§ PROBLEM REQUIREMENTS
Set down, please, without alteration, the lines of the entries below from the first through the one containing "MAIL通知到貨，7-11系統也會發簡訊再次通知。".

(EXERCISE MATERIAL Opens)

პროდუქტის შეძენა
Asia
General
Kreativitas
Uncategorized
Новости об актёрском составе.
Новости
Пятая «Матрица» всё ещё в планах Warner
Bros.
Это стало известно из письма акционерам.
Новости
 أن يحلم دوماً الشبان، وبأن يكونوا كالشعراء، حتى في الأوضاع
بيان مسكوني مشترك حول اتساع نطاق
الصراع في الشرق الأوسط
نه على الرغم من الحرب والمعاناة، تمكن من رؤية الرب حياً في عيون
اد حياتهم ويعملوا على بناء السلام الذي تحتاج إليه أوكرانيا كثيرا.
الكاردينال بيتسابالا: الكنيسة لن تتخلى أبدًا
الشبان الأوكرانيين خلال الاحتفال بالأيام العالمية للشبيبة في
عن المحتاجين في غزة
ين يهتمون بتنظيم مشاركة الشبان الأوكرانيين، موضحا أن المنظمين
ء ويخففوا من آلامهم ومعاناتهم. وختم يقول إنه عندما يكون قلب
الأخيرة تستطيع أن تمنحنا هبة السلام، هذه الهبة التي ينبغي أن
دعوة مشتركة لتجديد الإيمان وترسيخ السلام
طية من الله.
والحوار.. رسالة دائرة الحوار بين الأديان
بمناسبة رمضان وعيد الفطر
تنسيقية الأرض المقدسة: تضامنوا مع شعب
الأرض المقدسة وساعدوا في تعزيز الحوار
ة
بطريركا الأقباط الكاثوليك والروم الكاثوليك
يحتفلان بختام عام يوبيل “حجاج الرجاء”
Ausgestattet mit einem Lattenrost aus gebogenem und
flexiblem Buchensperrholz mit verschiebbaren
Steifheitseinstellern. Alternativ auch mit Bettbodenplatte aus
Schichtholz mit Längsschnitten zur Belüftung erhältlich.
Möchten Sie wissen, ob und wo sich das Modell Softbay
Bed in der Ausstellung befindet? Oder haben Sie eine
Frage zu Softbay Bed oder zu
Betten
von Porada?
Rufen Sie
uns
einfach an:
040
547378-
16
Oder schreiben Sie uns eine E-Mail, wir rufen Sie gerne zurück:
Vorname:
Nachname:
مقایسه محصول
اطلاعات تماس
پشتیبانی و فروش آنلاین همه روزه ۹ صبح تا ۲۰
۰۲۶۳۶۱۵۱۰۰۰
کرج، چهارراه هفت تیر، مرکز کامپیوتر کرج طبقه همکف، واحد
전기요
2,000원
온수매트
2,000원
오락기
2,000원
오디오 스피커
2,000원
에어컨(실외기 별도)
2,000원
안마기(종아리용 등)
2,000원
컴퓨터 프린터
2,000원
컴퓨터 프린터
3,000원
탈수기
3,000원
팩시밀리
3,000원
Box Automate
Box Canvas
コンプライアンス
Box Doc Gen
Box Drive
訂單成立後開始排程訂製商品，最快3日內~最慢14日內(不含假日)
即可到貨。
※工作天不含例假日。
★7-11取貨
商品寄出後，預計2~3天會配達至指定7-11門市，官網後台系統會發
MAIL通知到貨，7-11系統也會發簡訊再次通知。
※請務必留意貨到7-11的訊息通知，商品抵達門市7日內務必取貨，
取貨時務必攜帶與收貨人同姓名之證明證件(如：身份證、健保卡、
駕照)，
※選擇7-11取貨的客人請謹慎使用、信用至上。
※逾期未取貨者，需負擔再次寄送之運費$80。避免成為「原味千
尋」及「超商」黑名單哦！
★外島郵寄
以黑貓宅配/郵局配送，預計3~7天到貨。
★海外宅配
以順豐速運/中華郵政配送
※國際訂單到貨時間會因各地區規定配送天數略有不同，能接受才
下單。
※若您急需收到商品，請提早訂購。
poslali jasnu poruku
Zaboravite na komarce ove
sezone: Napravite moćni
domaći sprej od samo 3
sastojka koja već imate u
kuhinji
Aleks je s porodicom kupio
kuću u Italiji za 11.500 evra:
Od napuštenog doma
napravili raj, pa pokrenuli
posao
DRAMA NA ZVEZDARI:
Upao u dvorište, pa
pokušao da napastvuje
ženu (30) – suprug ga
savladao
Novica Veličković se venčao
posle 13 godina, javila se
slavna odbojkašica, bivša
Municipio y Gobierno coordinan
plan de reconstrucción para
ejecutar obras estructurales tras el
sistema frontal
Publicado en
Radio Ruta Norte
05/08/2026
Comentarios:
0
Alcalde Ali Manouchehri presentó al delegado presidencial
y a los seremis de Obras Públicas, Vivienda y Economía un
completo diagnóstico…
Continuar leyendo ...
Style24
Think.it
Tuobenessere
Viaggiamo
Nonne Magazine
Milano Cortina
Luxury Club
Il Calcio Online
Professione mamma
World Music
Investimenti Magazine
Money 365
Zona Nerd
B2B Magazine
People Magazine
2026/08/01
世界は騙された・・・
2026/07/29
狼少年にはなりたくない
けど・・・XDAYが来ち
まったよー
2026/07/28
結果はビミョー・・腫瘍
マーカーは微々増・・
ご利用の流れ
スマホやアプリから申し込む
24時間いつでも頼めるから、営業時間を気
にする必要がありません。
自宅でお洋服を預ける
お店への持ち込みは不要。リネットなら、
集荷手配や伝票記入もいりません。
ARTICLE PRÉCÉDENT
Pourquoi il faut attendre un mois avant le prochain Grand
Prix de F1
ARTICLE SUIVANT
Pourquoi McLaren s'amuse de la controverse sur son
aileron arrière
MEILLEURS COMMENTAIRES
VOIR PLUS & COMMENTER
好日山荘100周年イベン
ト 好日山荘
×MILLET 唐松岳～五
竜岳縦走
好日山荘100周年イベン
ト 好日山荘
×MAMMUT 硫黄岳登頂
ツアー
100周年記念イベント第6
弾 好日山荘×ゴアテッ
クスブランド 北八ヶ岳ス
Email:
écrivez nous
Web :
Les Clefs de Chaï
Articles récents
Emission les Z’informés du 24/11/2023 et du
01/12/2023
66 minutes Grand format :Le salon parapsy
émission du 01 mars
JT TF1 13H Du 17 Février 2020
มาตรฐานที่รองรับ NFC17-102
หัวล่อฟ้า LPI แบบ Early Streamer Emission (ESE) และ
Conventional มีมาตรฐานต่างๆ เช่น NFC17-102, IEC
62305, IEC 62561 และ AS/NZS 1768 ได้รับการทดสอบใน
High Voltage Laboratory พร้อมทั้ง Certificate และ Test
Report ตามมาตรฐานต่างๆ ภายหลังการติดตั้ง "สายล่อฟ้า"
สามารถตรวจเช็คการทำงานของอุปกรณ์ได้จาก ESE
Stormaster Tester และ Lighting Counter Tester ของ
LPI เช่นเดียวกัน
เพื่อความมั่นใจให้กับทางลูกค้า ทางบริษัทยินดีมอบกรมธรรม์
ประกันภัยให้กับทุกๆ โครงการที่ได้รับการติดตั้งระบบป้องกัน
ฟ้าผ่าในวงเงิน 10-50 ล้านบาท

(EXERCISE MATERIAL Closes)

§ ANSWER BELOW
პროდუქტის შეძენა
Asia
General
Kreativitas
Uncategorized
Новости об актёрском составе.
Новости
Пятая «Матрица» всё ещё в планах Warner
Bros.
Это стало известно из письма акционерам.
Новости
 أن يحلم دوماً الشبان، وبأن يكونوا كالشعراء، حتى في الأوضاع
بيان مسكوني مشترك حول اتساع نطاق
الصراع في الشرق الأوسط
نه على الرغم من الحرب والمعاناة، تمكن من رؤية الرب حياً في عيون
اد حياتهم ويعملوا على بناء السلام الذي تحتاج إليه أوكرانيا كثيرا.
الكاردينال بيتسابالا: الكنيسة لن تتخلى أبدًا
الشبان الأوكرانيين خلال الاحتفال بالأيام العالمية للشبيبة في
عن المحتاجين في غزة
ين يهتمون بتنظيم مشاركة الشبان الأوكرانيين، موضحا أن المنظمين
ء ويخففوا من آلامهم ومعاناتهم. وختم يقول إنه عندما يكون قلب
الأخيرة تستطيع أن تمنحنا هبة السلام، هذه الهبة التي ينبغي أن
دعوة مشتركة لتجديد الإيمان وترسيخ السلام
طية من الله.
والحوار.. رسالة دائرة الحوار بين الأديان
بمناسبة رمضان وعيد الفطر
تنسيقية الأرض المقدسة: تضامنوا مع شعب
الأرض المقدسة وساعدوا في تعزيز الحوار
ة
بطريركا الأقباط الكاثوليك والروم الكاثوليك
يحتفلان بختام عام يوبيل “حجاج الرجاء”
Ausgestattet mit einem Lattenrost aus gebogenem und
flexiblem Buchensperrholz mit verschiebbaren
Steifheitseinstellern. Alternativ auch mit Bettbodenplatte aus
Schichtholz mit Längsschnitten zur Belüftung erhältlich.
Möchten Sie wissen, ob und wo sich das Modell Softbay
Bed in der Ausstellung befindet? Oder haben Sie eine
Frage zu Softbay Bed oder zu
Betten
von Porada?
Rufen Sie
uns
einfach an:
040
547378-
16
Oder schreiben Sie uns eine E-Mail, wir rufen Sie gerne zurück:
Vorname:
Nachname:
مقایسه محصول
اطلاعات تماس
پشتیبانی و فروش آنلاین همه روزه ۹ صبح تا ۲۰
۰۲۶۳۶۱۵۱۰۰۰
کرج، چهارراه هفت تیر، مرکز کامپیوتر کرج طبقه همکف، واحد
전기요
2,000원
온수매트
2,000원
오락기
2,000원
오디오 스피커
2,000원
에어컨(실외기 별도)
2,000원
안마기(종아리용 등)
2,000원
컴퓨터 프린터
2,000원
컴퓨터 프린터
3,000원
탈수기
3,000원
팩시밀리
3,000원
Box Automate
Box Canvas
コンプライアンス
Box Doc Gen
Box Drive
訂單成立後開始排程訂製商品，最快3日內~最慢14日內(不含假日)
即可到貨。
※工作天不含例假日。
★7-11取貨
商品寄出後，預計2~3天會配達至指定7-11門市，官網後台系統會發
MAIL通知到貨，7-11系統也會發簡訊再次通知。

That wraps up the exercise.